Dating Here
- beyondbordersstory
- Apr 1
- 2 min read

I didn’t expect dating in Toronto to feel this complicated. Not because there aren’t people. There are plenty, and the apps make that obvious. You can match with someone new every day if you want to. That part is easy.
What isn’t easy is what happens after.
Conversations start well enough. Sometimes they even feel promising. You talk, you laugh, you think maybe this one might be different. But then something shifts. Replies slow down, plans don’t materialise, or things just fade without explanation.
At first, I took it personally. I started to question myself, wondering if I was saying too much or not enough, if I was coming across the wrong way. It’s hard not to internalise it when it keeps happening.
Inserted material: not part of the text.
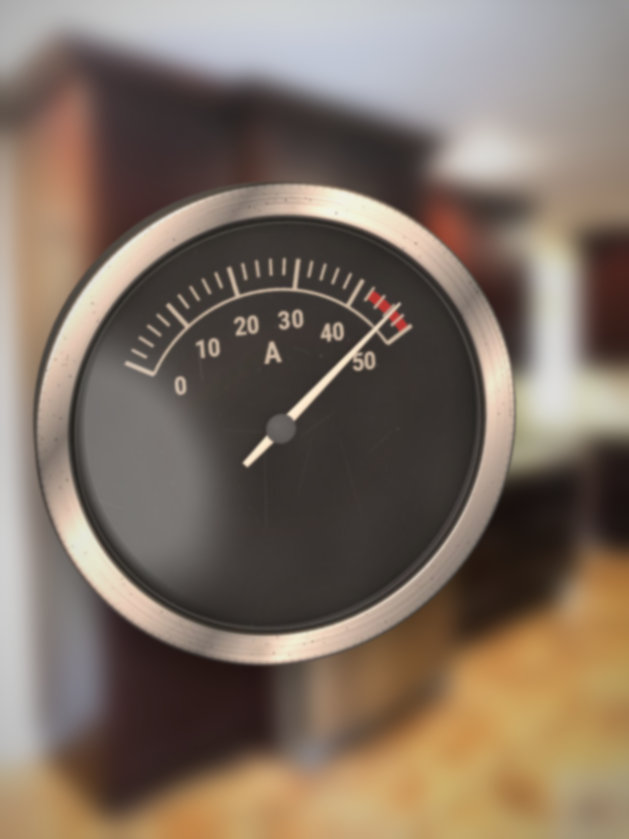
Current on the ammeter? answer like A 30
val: A 46
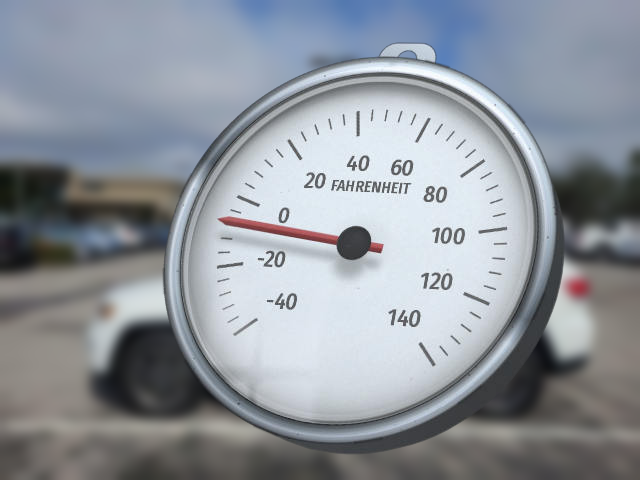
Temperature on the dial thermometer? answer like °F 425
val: °F -8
But after a while, I realised it wasn’t just me.
There’s a kind of restlessness here. Everyone is busy, building something, trying to figure out their place. Dating feels like something people fit in between everything else, not something they fully show up for.
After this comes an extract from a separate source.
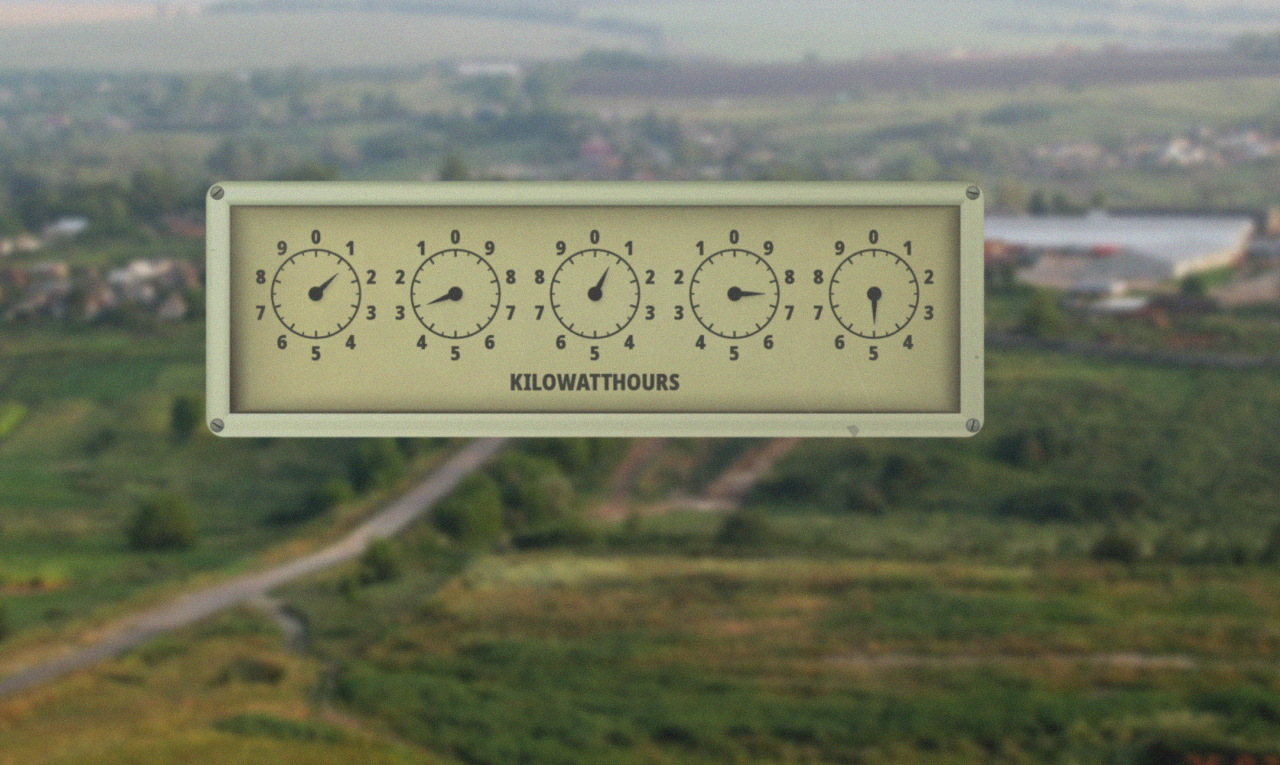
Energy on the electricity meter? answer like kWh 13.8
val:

And then there are the quieter things you begin to notice.
The questions people don’t ask directly but you can feel in the conversation. Where you’re from, how long you’ve been here, what that might mean. Sometimes it feels like you’re being understood and not understood at the same time.
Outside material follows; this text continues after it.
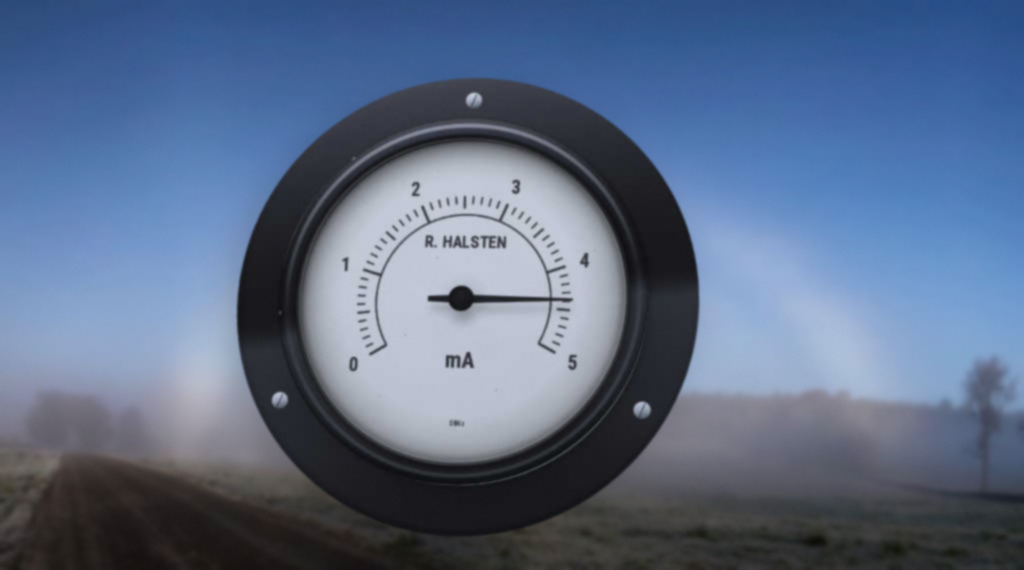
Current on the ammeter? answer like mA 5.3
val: mA 4.4
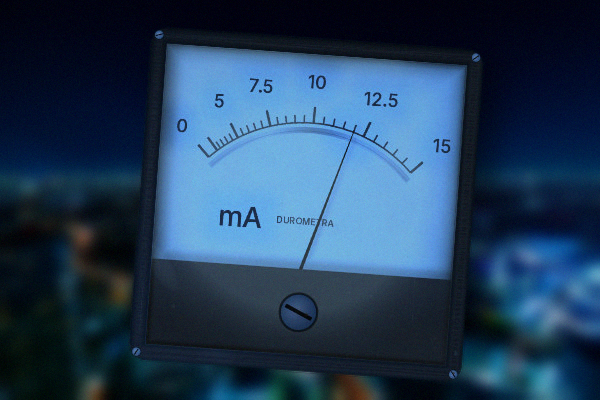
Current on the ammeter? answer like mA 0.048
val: mA 12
There are still good moments. Conversations that flow easily, laughter that doesn’t feel forced. For a while, it feels simple, like it should.
But it doesn’t always last.
I’ve come to realise that what makes it hard isn’t the lack of options. It’s the lack of depth. The sense that everything is a little temporary, even when it starts well.
So I’ve slowed down.
Not because I’ve given up, but because I’m trying to be more intentional. To pay attention to how things feel, not just how they look.
It’s not straightforward, but I think that’s part of it. Figuring out where you fit, and who is willing to meet you there.